After the court’s intervention, the owner of the tank is likely to take possession of the asset over the weekend and bring it to an unit at Uluberia to refurbish before sending it for hospital use.

“...you return the tank. ... you have no reason to withhold it,” Justice Rajasekhar V.K. of the NCLT Calcutta bench remarked during the proceedings.

A ‘compliance report’ ensuring transfer of the tank to Ellenbarrie has to be furnished on Monday when the judge will hear the case and is likely to pass an order.

The advocate representing the gas company prayed that the bench also pass a general order which will ensure that oxygen tanks lying unused in steel mills facing bankruptcy should be released without the elaborate and time consuming process of going to court.

Padam Agarwal, managing director of Ellenbarrie Industrial Gases Ltd, said the company has been taking assistance from courts, administration, health department to recover idle tanks.

“Sometimes the customers are helpful and in some cases they are unwilling,” he said.

Ellenbarrie, in which Air Water Group of Japan holds a 51 per cent stake, is a significant producer of oxygen in Bengal. The company has been able to recover four such idle tanks in recent times.

It usually takes about 45 days to instal a tank, the kind which is being recovered, at a hospital site as the work requires construction as well as obtaining licences and approvals.

Agarwal said tanks and cylinders are in short supply even though the administration is now proactive in giving out contracts.

Advocate Rishav Banerjee, who appeared for Ellenbarrie, said the oxygen tanks supplied and installed by gas companies like Ellenbarrie in factories of different companies undergoing insolvency resolution or liquidation cannot form part of any resolution process or the liquidation estate under the insolvency and bankruptcy code.

The oxygen tanks are third party properties whose ownership lies with the respective gas manufacturing companies, the advocate said.

“Thus, at this crucial juncture the insolvency professionals should cooperate and hand over the oxygen tanks to the gas manufacturing company without intervention of the court so that such they can be installed in hospitals and institutions for supply of medical oxygen to treat Covid patients,” Banerjee added.

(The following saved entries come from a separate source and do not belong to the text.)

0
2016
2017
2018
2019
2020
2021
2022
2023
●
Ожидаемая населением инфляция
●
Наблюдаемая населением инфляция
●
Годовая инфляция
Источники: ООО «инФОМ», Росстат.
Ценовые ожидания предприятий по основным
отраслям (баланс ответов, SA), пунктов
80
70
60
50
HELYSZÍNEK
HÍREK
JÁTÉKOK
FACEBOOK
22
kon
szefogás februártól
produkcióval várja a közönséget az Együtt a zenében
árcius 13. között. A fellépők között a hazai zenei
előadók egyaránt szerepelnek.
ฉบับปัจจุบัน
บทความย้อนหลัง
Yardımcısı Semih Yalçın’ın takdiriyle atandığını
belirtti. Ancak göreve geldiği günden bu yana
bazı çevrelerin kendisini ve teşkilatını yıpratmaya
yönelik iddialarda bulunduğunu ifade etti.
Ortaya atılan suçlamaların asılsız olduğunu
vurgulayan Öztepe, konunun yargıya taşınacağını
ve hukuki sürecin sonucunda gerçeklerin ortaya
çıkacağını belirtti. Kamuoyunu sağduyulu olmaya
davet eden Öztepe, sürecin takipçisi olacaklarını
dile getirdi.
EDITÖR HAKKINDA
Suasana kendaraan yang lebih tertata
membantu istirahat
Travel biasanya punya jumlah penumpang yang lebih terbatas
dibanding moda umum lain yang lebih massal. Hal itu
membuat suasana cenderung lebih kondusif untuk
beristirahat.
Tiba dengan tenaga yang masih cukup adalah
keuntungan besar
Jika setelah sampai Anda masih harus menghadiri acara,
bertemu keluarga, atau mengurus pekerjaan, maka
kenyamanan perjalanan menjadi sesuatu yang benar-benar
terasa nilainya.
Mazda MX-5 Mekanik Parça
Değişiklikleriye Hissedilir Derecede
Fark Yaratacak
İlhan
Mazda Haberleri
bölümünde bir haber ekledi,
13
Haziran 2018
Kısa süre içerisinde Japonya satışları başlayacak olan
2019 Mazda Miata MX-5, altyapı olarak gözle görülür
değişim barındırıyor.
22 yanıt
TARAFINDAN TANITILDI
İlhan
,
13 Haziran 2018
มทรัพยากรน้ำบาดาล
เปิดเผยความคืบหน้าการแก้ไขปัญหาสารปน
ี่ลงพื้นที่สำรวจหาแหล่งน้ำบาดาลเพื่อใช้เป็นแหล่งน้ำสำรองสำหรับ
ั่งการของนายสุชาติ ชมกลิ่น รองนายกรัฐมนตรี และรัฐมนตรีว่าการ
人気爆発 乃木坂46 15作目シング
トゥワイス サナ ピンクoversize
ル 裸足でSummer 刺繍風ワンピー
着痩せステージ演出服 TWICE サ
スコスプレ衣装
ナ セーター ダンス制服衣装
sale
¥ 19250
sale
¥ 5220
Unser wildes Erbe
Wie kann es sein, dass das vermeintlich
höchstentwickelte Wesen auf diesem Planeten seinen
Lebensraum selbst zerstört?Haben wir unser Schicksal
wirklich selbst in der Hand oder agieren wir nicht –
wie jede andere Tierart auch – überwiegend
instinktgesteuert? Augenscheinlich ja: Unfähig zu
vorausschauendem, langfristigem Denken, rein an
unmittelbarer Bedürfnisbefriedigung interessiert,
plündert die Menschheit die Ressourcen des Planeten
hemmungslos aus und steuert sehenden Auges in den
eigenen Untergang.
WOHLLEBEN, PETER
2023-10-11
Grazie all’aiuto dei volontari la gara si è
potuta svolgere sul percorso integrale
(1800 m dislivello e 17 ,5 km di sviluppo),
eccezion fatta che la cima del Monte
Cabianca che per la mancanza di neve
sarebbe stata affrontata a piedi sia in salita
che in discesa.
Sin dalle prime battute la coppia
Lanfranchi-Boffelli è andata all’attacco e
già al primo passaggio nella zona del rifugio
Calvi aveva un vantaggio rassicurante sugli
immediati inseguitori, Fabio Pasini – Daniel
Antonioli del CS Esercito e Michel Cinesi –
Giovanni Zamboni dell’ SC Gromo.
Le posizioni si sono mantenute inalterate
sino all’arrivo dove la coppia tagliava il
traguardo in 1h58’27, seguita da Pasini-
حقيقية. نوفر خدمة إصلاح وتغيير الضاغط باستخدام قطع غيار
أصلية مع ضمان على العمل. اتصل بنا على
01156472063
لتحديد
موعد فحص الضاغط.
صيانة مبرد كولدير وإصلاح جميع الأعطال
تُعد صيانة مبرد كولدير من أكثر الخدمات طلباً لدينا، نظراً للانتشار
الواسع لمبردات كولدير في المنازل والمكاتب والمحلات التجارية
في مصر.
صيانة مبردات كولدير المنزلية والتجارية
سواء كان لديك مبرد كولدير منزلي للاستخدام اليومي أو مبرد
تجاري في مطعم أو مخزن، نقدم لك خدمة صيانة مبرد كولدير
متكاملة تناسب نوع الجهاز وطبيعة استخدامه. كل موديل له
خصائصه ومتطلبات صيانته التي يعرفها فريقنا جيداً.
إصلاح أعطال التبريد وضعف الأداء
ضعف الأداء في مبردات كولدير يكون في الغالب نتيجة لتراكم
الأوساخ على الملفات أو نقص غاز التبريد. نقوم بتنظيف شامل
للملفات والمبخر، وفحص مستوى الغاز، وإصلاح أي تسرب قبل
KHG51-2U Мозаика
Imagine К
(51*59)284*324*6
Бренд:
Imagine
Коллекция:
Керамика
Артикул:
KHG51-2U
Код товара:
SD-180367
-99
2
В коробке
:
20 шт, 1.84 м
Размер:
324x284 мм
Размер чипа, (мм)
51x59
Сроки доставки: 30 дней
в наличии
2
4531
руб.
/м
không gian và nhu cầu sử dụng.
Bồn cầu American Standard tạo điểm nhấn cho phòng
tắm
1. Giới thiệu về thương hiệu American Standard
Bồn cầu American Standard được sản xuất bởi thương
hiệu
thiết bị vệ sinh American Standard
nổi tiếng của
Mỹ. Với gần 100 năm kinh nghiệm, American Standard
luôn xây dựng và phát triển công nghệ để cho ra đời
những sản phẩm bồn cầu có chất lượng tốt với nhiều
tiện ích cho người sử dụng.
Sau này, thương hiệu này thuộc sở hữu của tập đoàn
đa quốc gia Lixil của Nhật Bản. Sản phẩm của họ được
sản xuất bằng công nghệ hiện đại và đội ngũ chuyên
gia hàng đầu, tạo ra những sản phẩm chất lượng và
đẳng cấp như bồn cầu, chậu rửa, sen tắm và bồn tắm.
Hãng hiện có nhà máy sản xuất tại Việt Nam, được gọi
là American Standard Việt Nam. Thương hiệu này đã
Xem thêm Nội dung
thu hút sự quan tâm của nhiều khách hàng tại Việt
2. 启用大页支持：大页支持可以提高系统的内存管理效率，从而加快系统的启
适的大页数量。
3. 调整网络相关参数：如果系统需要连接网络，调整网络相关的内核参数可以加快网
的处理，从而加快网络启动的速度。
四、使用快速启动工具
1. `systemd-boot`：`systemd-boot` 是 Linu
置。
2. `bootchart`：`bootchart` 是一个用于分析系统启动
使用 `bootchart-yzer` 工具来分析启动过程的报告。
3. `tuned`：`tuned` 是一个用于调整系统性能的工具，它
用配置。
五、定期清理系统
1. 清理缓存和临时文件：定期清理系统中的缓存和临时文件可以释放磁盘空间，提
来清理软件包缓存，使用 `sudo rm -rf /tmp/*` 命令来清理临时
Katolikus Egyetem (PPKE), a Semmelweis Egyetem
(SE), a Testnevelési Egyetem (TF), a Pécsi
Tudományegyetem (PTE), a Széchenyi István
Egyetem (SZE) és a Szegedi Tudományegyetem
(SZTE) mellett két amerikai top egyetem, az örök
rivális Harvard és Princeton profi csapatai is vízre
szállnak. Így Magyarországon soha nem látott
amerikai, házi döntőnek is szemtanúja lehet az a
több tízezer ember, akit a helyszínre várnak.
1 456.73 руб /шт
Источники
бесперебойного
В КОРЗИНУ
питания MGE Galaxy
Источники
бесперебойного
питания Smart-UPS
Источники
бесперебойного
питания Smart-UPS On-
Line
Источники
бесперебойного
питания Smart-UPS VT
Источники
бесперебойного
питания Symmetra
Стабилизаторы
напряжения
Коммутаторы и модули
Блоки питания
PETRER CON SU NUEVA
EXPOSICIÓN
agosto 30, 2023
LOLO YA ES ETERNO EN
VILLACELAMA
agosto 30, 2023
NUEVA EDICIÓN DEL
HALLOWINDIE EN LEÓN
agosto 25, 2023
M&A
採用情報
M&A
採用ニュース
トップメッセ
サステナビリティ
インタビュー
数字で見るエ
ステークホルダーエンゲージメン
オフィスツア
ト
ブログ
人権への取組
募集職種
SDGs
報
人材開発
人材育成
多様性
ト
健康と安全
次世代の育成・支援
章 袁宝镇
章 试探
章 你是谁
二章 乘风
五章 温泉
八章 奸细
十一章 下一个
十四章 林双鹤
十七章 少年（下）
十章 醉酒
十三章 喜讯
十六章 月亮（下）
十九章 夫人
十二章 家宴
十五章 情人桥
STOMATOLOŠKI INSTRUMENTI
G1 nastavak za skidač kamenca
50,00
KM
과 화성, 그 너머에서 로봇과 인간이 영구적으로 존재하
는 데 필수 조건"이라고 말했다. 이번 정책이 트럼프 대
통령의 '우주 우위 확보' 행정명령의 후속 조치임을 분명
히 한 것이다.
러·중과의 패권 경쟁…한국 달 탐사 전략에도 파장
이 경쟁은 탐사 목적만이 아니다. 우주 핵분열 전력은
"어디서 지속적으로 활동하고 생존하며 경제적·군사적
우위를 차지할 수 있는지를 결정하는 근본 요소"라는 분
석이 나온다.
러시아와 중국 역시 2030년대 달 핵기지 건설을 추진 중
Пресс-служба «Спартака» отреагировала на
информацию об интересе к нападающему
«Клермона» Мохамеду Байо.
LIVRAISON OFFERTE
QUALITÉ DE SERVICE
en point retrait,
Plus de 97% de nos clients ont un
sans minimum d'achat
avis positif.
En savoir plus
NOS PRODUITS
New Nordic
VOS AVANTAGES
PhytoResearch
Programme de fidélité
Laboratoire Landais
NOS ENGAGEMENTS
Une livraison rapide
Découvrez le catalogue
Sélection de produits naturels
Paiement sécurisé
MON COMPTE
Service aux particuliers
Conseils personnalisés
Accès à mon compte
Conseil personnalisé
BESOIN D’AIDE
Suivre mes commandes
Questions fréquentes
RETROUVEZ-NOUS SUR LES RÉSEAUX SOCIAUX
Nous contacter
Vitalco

Gas companies can only hope to take tanks which are unutilised. Even though industrial use of oxygen is prohibited by the Centre in the wake of heavy demand from the medical side, plucking out tanks from an operational plant is not feasible.

According to the industry practice, gas facilities, tanks or oxygen generating plants, are usually owned by the gas companies even though they are installed at the factories of the customers who operate them for their exclusive use.

While India’s cumulative production of medical oxygen is more than the demand, transportation of gas from factories to hospitals has remained a challenge. Corporate entities such as Tata Group and ITC have procured cryogenic tanks from abroad to meet the sudden surge.

The second wave of the Covid-19 pandemic has taken a toll on the country’s health infrastructure and thousands of people are dying because of shortage of oxygen. The Centre has invoked the provisions of the Disaster Management Act, 2005 and also issued a notification that oxygen will only be supplied for medical purposes, stopping supply to the industry.